In Costa Rica, transfer pricing faces a new challenge derived from the commercial regulation of the pharmaceutical sector. Resolution No. 44863-MEIC, which has been in force since January 2025, imposes maximum marketing margins for all registered medicines, in order to control prices and facilitate the population’s access to medical treatments.

This regulation is in direct conflict with the principles of free competition established in international transfer pricing standards, generating legal and operational tensions for multinational companies in the sector. Companies will need to review their inter-party pricing policies to ensure that declared securities remain defensible to tax authorities, both local and foreign.

The fiscal implications could be significant: a lack of alignment between regulated domestic prices and market prices could lead to tax adjustments and penalties. In addition, the administrative burden increases, as companies must document in greater detail the economic logic behind their pricing structures. This situation also represents an opportunity to re-evaluate supply chains, optimise costs, and explore business restructurings that strengthen operational sustainability within the new regulated environment.

On the other hand, on February 12 2025, the General Directorate of Taxation (DGT) of Costa Rica announced on the official website of the Ministry of Finance the launch of a public consultation and discussions on a resolution that would establish the requirements for the filing of informative transfer pricing returns. The draft resolution sets out the main requirements that would apply and provides a draft model and instructions for the preparation of the declaration, which would become another formal compliance obligation. The new obligation would be in line with the existing one to carry out a transfer pricing study.

The resolution would apply to:

  • Taxpayers that carry out transactions with related parties (national or international);

  • “Large” national taxpayers or companies under the free zone regime; and

  • Entities whose transactions with related parties exceed 1,000 annual base salaries (CRC462.2 million for 2024).

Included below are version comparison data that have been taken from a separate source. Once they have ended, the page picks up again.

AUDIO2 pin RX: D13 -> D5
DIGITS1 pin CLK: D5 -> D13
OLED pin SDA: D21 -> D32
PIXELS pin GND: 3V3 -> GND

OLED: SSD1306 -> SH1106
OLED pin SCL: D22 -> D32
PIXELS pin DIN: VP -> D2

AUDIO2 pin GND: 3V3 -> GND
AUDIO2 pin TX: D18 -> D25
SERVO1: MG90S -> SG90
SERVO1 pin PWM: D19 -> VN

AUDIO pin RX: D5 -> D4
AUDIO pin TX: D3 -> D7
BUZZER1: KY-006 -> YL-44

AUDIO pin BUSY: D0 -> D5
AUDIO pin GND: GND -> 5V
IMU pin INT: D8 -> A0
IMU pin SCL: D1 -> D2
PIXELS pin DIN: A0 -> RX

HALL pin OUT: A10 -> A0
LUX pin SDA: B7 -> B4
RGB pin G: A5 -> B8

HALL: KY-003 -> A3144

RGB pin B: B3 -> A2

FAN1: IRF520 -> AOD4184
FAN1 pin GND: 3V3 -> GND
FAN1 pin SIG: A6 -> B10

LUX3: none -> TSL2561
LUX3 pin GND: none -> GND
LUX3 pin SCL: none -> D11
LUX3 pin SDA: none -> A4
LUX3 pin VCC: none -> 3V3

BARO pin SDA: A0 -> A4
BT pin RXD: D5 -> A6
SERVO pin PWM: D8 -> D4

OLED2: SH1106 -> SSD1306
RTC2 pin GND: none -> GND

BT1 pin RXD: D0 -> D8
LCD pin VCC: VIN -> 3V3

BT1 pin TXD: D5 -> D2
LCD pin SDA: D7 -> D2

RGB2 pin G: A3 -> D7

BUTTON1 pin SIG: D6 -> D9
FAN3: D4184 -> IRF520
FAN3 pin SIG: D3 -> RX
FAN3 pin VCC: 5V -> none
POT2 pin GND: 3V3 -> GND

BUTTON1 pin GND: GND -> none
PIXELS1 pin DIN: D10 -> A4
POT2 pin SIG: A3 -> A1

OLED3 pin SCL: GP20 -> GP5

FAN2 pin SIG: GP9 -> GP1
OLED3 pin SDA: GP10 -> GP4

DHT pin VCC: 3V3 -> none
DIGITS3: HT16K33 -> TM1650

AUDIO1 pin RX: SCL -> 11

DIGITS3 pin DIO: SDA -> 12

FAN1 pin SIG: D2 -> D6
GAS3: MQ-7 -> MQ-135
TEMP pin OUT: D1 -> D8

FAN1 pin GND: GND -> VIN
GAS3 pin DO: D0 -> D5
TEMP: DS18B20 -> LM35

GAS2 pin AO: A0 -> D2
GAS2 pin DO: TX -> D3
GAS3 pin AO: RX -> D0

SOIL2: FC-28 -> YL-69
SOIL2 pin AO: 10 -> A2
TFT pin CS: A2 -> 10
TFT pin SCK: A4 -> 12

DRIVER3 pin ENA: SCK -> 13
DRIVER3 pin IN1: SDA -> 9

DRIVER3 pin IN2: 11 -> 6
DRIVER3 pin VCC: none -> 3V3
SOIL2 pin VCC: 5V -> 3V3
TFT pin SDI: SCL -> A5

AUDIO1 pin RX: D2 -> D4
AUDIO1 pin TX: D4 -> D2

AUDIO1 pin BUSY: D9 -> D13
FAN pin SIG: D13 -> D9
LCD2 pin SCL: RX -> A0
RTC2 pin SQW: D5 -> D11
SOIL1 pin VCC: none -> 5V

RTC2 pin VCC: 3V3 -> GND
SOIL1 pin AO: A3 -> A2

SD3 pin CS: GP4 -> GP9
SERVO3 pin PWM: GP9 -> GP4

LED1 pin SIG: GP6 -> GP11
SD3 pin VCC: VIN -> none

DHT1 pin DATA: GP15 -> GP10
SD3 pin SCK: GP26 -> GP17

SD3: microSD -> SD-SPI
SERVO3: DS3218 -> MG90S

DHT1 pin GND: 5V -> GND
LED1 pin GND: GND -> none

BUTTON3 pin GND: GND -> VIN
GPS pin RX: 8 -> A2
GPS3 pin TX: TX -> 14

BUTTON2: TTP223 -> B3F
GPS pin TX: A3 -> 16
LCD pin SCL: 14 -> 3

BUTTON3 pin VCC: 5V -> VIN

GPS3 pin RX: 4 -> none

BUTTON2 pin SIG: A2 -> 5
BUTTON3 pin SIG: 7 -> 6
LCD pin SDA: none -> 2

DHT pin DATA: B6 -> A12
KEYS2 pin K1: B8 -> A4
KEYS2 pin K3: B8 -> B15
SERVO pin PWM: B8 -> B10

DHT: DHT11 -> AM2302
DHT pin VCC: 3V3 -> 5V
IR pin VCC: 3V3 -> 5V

The filing deadline is three months after the fiscal closing. For the 2024 period, six months will be given after the entry into force of the resolution.

Presentation will be made via the TRIBU-CR system, the activation of which will be announced by the DGT. The model and instructions are in the annexes of the project.

Total or partial omission will be sanctioned in accordance with Article 150 of the Tax Code and Article 268 bis of the Tax Procedure Regulations.

Until now, this obligation had been suspended since a previous resolution in 2016.